- **WHAT YOU NEED TO DO**
Taking the line containing "water_temperature_basket, 0.682: 74 -> 68" as the first and the last line of the entries as the end, reproduce every line between them exactly, including both.

- **RECORDS SHOWN**
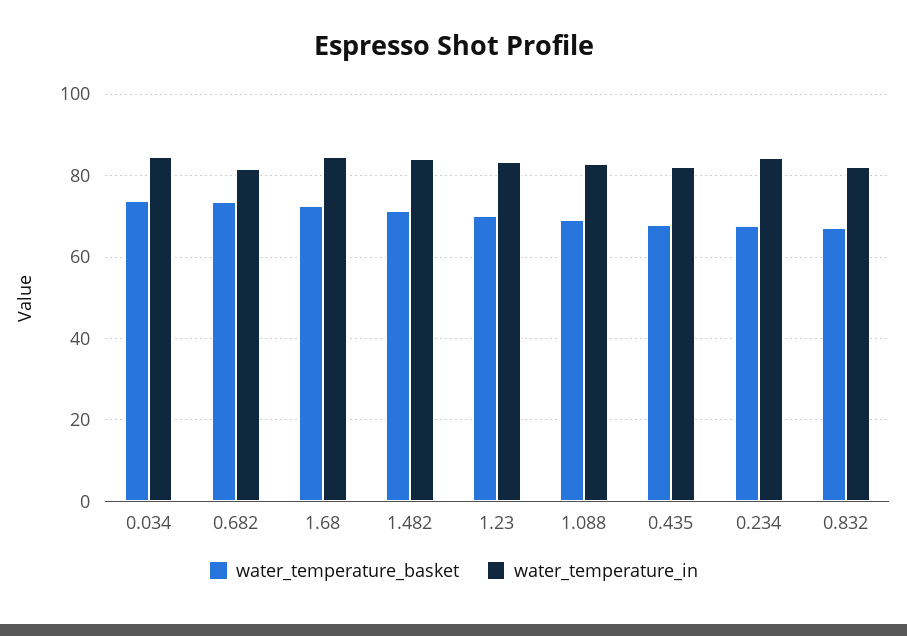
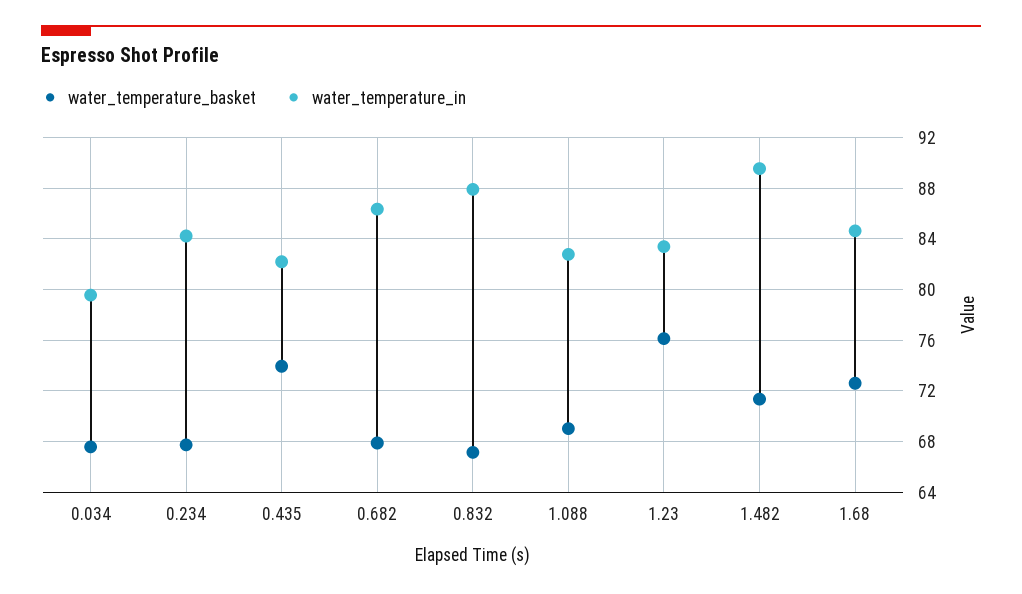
water_temperature_basket, 0.034: 74 -> 67.5
water_temperature_in, 0.034: 84 -> 79.5
water_temperature_basket, 0.682: 74 -> 68
water_temperature_in, 0.682: 82 -> 86.5
water_temperature_in, 1.482: 84 -> 89.5
water_temperature_basket, 1.23: 70 -> 76
water_temperature_basket, 0.435: 68 -> 74
water_temperature_in, 0.832: 82 -> 88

- **ANSWER TO THIS EXERCISE**
water_temperature_basket, 0.682: 74 -> 68
water_temperature_in, 0.682: 82 -> 86.5
water_temperature_in, 1.482: 84 -> 89.5
water_temperature_basket, 1.23: 70 -> 76
water_temperature_basket, 0.435: 68 -> 74
water_temperature_in, 0.832: 82 -> 88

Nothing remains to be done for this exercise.